Assignment: Tell how many lines in the data contain the string "MemWr", using a single number as the whole reply.

Task data:
* * * * *

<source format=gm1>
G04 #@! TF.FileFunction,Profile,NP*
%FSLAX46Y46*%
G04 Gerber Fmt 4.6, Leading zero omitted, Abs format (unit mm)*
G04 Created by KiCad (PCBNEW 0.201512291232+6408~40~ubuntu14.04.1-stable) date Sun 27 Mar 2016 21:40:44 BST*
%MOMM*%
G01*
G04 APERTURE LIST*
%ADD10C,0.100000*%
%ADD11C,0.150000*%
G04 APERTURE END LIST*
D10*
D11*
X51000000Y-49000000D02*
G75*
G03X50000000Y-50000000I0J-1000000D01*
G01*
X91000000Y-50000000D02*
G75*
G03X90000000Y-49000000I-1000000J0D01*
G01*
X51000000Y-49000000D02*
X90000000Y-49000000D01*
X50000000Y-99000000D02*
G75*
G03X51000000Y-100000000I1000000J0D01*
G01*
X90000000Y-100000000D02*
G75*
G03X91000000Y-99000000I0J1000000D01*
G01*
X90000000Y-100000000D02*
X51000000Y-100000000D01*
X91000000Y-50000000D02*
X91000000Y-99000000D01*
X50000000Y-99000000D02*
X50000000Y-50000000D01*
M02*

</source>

* * * * *

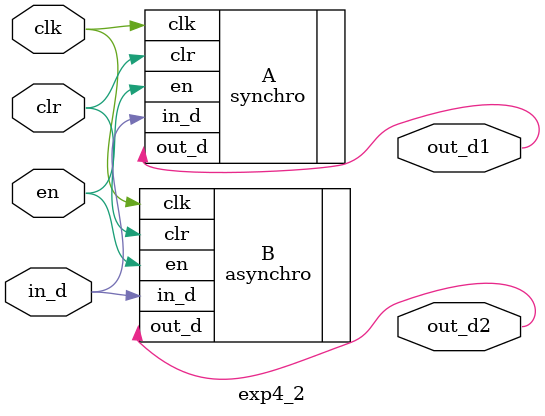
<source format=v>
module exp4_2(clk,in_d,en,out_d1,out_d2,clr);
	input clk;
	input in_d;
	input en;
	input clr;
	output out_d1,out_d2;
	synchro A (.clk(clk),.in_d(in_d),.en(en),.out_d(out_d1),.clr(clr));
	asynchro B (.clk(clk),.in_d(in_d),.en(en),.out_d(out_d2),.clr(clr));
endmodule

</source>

* * * * *

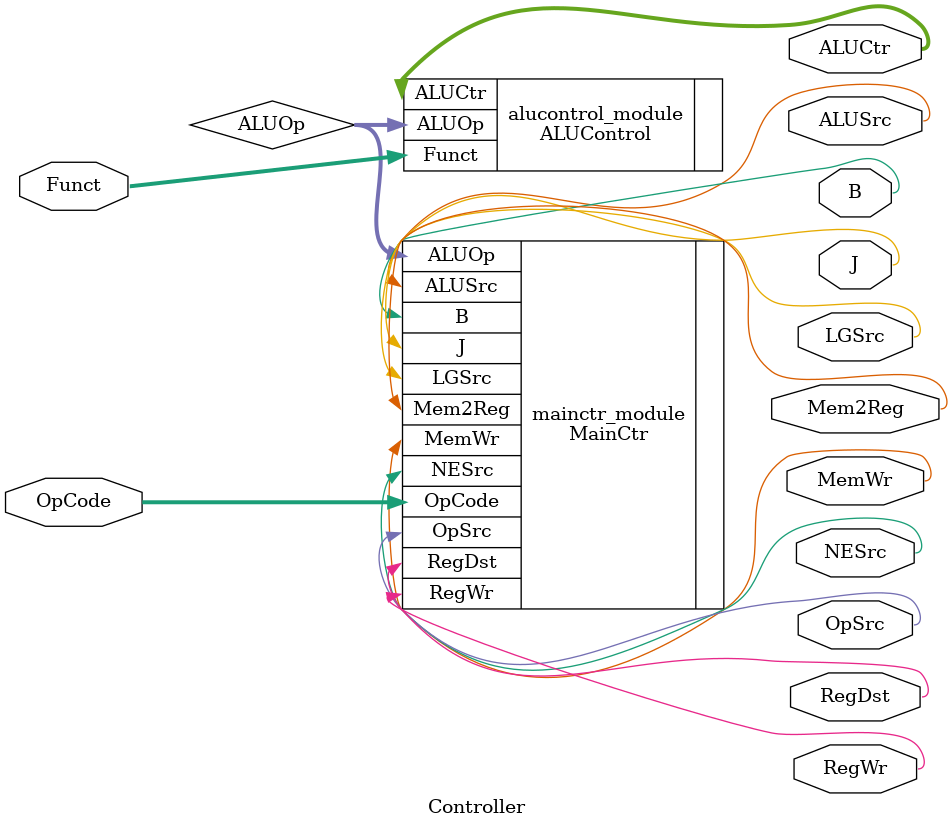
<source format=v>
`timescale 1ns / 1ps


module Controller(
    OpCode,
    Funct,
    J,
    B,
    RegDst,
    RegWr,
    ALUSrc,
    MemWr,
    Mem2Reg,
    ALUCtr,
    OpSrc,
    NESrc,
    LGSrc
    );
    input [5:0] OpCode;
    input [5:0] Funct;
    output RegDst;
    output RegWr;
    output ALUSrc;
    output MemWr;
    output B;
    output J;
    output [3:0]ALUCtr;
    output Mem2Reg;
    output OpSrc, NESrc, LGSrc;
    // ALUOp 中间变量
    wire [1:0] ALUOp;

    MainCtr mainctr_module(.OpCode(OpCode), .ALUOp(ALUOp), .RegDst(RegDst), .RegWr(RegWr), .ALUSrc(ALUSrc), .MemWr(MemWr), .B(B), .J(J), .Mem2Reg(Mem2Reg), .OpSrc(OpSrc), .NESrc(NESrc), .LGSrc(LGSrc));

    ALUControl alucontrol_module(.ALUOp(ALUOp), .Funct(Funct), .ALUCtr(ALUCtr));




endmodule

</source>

* * * * *

Solution to the problem: 3